▶ [Human keypoint data]:
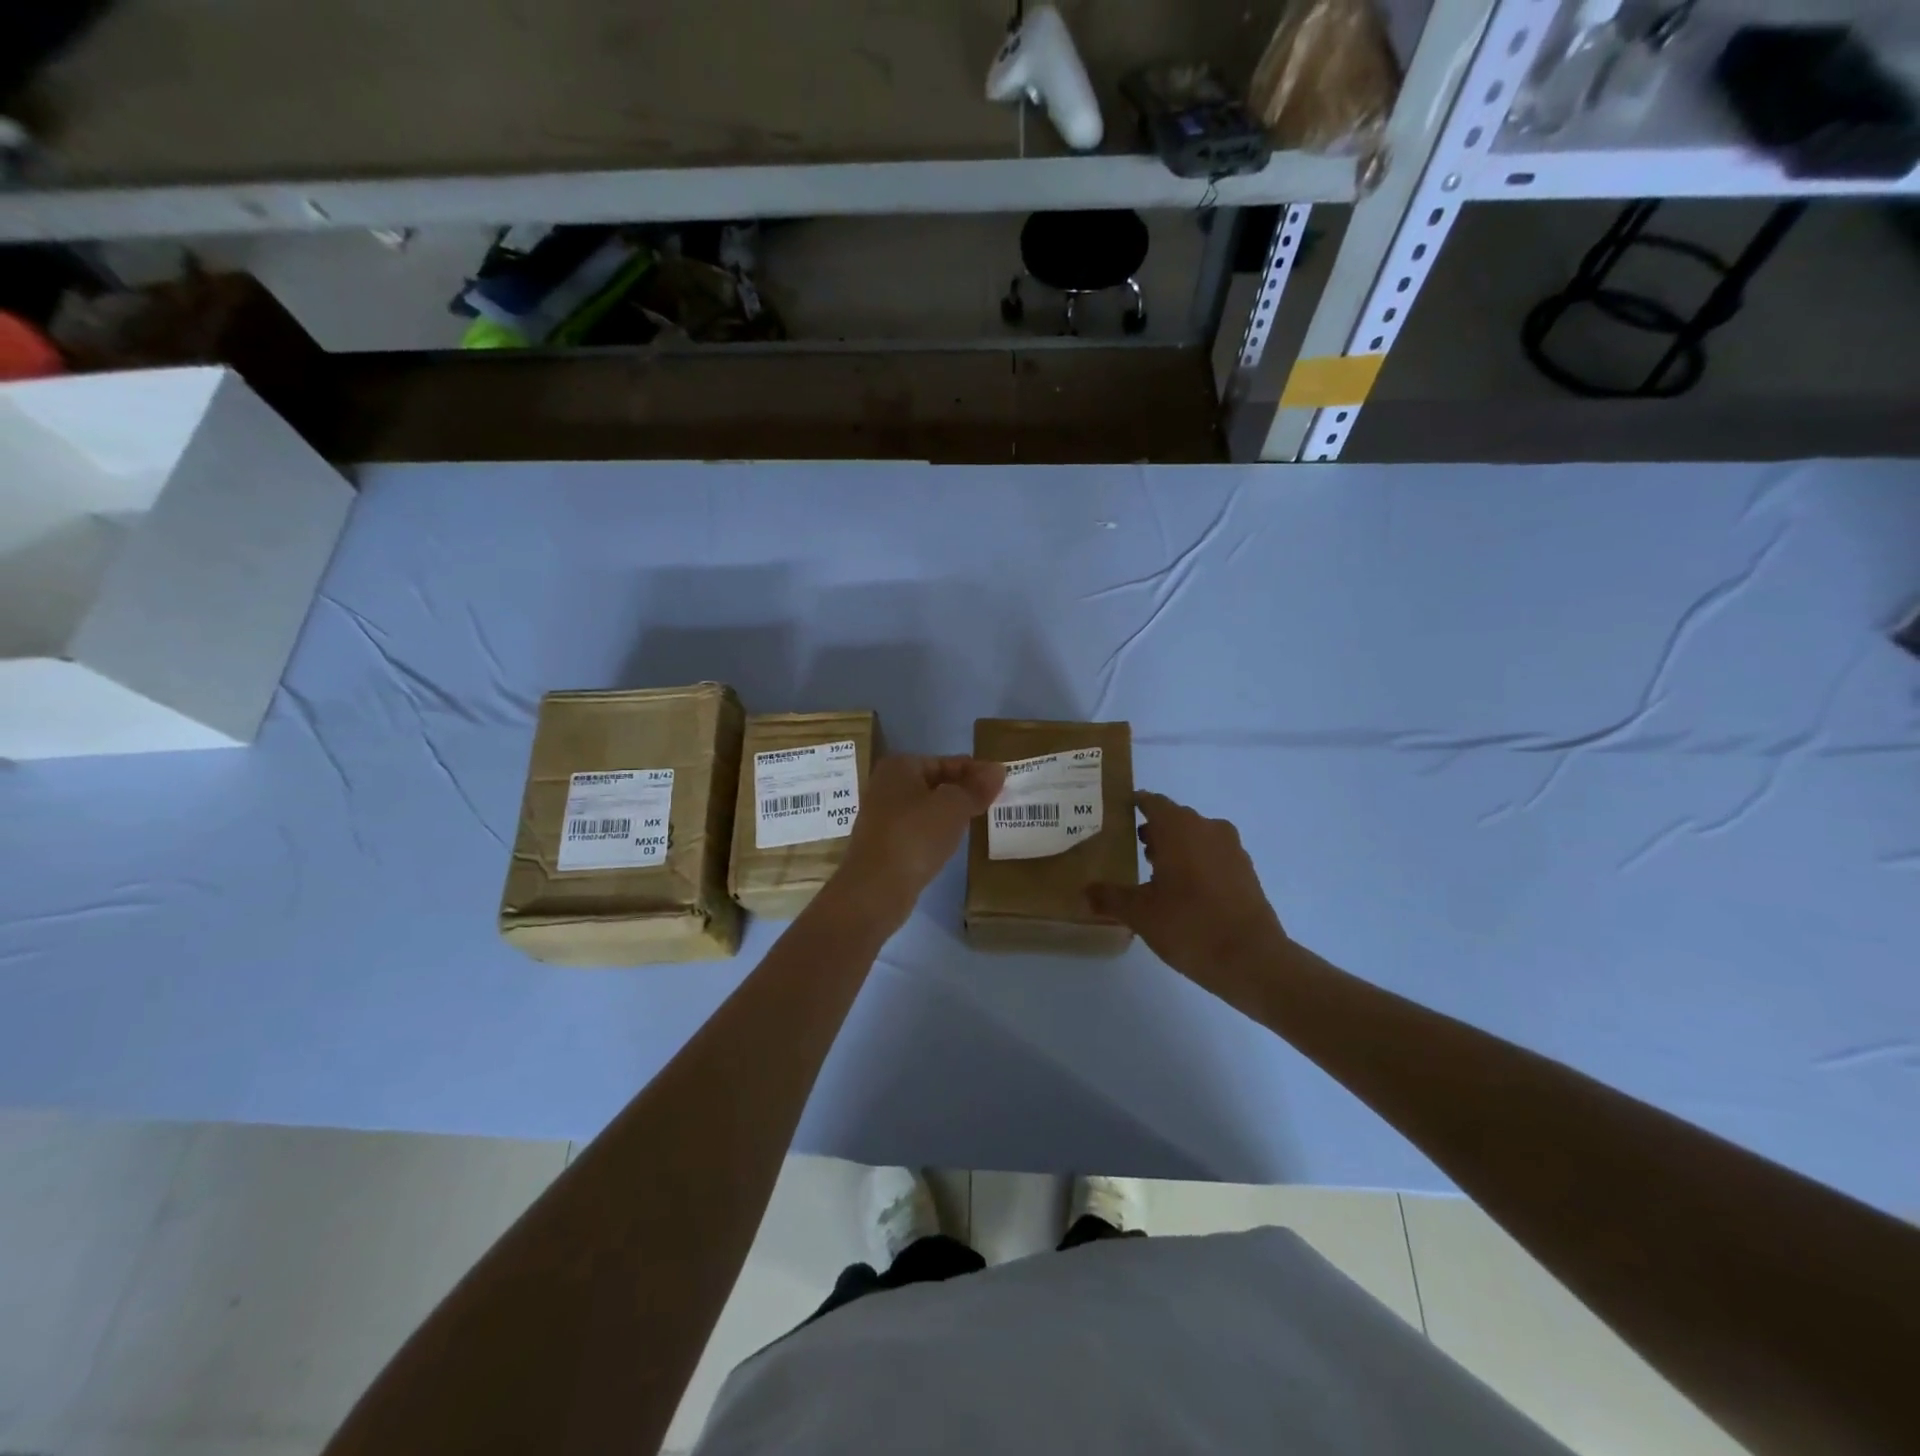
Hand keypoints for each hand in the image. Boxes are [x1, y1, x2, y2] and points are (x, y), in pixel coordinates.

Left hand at [827, 755, 1006, 935]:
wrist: (875, 889)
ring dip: (950, 812)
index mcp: (899, 767)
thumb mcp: (954, 806)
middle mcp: (886, 786)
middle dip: (963, 791)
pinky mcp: (884, 844)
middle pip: (935, 783)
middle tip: (994, 801)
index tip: (1002, 781)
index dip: (975, 770)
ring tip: (978, 820)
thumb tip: (998, 770)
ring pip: (926, 808)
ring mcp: (882, 816)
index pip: (946, 761)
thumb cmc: (915, 836)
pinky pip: (918, 830)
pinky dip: (936, 832)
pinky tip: (952, 842)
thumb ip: (976, 787)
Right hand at [1088, 791, 1286, 985]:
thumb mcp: (1140, 914)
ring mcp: (1231, 849)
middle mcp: (1207, 828)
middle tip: (1130, 848)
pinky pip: (1214, 855)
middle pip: (1175, 819)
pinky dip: (1197, 863)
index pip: (1151, 802)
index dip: (1133, 805)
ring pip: (1196, 837)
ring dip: (1176, 847)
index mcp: (1178, 828)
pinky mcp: (1246, 871)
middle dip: (1154, 830)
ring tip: (1155, 873)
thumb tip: (1084, 892)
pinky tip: (1184, 891)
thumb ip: (1110, 897)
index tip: (1117, 814)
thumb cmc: (1189, 925)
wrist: (1252, 959)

▶ [TASK DESCRIPTION]: Copy the entries exactly. Leave out the images.

▶ [ANSWER TO THIS EXERCISE]:
Hand keypoints for each hand in the image. Boxes are [x1, y1, x2, y2] and points are (x, y), in pixel coordinates.

Left hand at [827, 755, 1006, 935]:
wrist: (875, 889)
ring dip: (950, 812)
index mcp: (899, 767)
thumb mcp: (954, 806)
middle mcp: (886, 786)
middle dip: (963, 791)
pinky mcp: (884, 844)
middle pip: (935, 783)
middle tip: (994, 801)
index tip: (1002, 781)
index dip: (975, 770)
ring tip: (978, 820)
thumb tip: (998, 770)
ring pip: (926, 808)
ring mcp: (882, 816)
index pip: (946, 761)
thumb cmc: (915, 836)
pinky pip: (918, 830)
pinky dip: (936, 832)
pinky tip: (952, 842)
thumb ip: (976, 787)
Right hand at [1088, 791, 1286, 985]:
thumb mcp: (1140, 914)
ring mcp: (1231, 849)
middle mcp: (1207, 828)
middle tip: (1130, 848)
pinky pip: (1214, 855)
middle pip: (1175, 819)
pinky dip: (1197, 863)
index pip: (1151, 802)
index dip: (1133, 805)
ring pip: (1196, 837)
ring dip: (1176, 847)
index mcp: (1178, 828)
pinky mcp: (1246, 871)
middle dip: (1154, 830)
ring tip: (1155, 873)
thumb tip: (1084, 892)
pinky tip: (1184, 891)
thumb ip: (1110, 897)
index tip: (1117, 814)
thumb cmc: (1189, 925)
wrist: (1252, 959)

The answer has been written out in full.